[RFC PATCH -tip 0/2] kprobes: A trial to reuse graph-tracer's return stack for kretprobe

From: Masami Hiramatsu
Date: Mon Aug 21 2017 - 11:41:02 EST


Hello,

Here is a feasible study patch to use function_graph
tracer's per-thread return stack for storing kretprobe
return address as fast path.

Currently kretprobe has own instance hash-list for storing
return address. However, it introduces a spin-lock for
hash list entry and compel users to estimate how many
probes run concurrently (and set it to kretprobe->maxactive).

To solve this issue, this reuses function_graph's per-thread
ret_stack for kretprobes as fast path instead of using its
hash-list if possible. Note that if the kretprobe has
custom entry_handler and store data in kretprobe_instance,
we can not use the fast path, since current per-thread
return stack is fixed size. (This feature is used by some
systemtap scripts)

This series also includes showing missed count of
kretprobes via ftrace's kprobe_profile interface, which
had been posted in this March. That is required for
below test case. (without that, we can not see any
kretprobe miss count)

Usage
=====
Note that this is just a feasibility study code, and since
the per-thread ret_stack is initialized only when the
function_graph tracer is enabled, you have to following
operation to enable it.

# echo '*' > <tracefs>/set_graph_notrace
# echo function_graph > <tracefs>/current_tracer

After that, try to add an kretprobe event with just 1
instance (anyway we don't use it).

# echo r1 vfs_write > <tracefs>/kprobe_events
# echo 1 > <tracefs>/events/kprobes/enable

And run "yes" command concurrently.

# for i in {0..31}; do yes > /dev/null & done
# cat <tracefs>/kprobe_profile
r_vfs_write_0 4756473 0

Then you will see the error count (the last column) is zero.
Currently, this feature is disabled when the function graph
tracer is stopped, so if you set nop tracer as below,

# echo nop > <tracefs>/current_tracer

Then you'll see the error count is increasing.

# cat <tracefs>/kprobe_profile
r_vfs_write_0 7663462 238537

This may gain the performance of kretprobe, but I haven't
benchmark it yet.


TODO
====
This is just a feasible study code, I haven't tested it
deeper. It may still have some bugs.
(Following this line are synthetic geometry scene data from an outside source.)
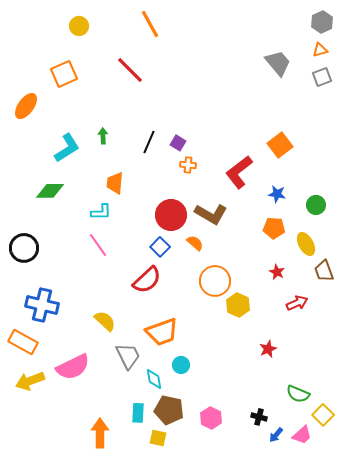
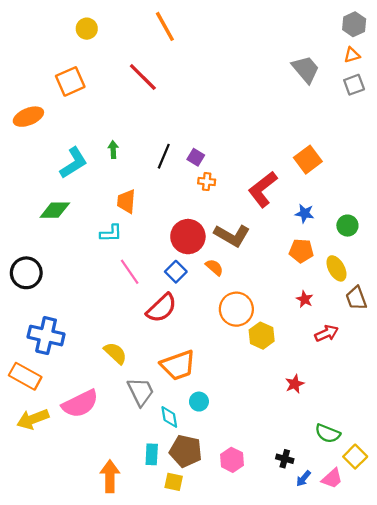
orange ellipse: (26, 106) -> (28, 117), turned 32
pink line: (98, 245) -> (130, 272), moved

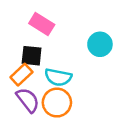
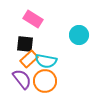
orange rectangle: (21, 75) -> (29, 59), moved

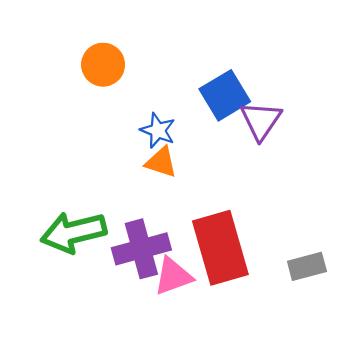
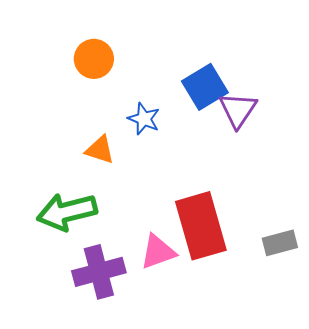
orange triangle: (161, 162) -> (100, 150), moved
purple cross: (141, 249) -> (99, 272), moved

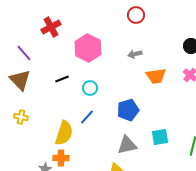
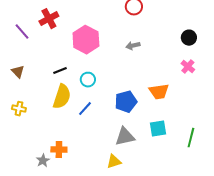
purple line: (24, 53) -> (22, 32), moved
orange trapezoid: (156, 76) -> (159, 92), moved
brown triangle: (20, 80) -> (18, 72), size x0.6
yellow semicircle: (64, 133) -> (62, 97), moved

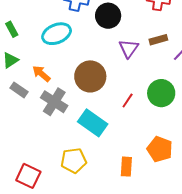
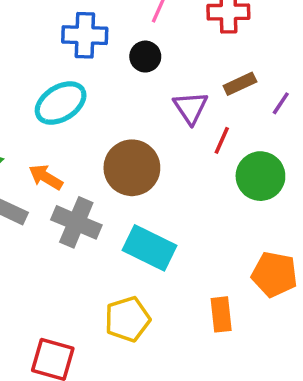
black circle: (108, 16) -> (145, 57), size x0.7
red line: (128, 100) -> (222, 140), moved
Anyway, if it is good,
I would like to split the per-thread return stack code
from ftrace, and make it a new generic feature (e.g.
CONFIG_THERAD_RETURN_STACK) so that both kprobes and
ftrace can share it. It may also move return-stack
allocation as direct call instead of event handler.

Any comment?

Thank you,

---

Masami Hiramatsu (2):
trace: kprobes: Show sum of probe/retprobe nmissed count
kprobes/x86: Use graph_tracer's per-thread return stack for kretprobe


arch/x86/kernel/kprobes/core.c | 95 ++++++++++++++++++++++++++++++++++
include/linux/ftrace.h | 3 +
kernel/kprobes.c | 11 ++++
kernel/trace/trace_functions_graph.c | 5 +-
kernel/trace/trace_kprobe.c | 2 -
5 files changed, 112 insertions(+), 4 deletions(-)

--
Masami Hiramatsu (Linaro) <mhiramat@xxxxxxxxxx>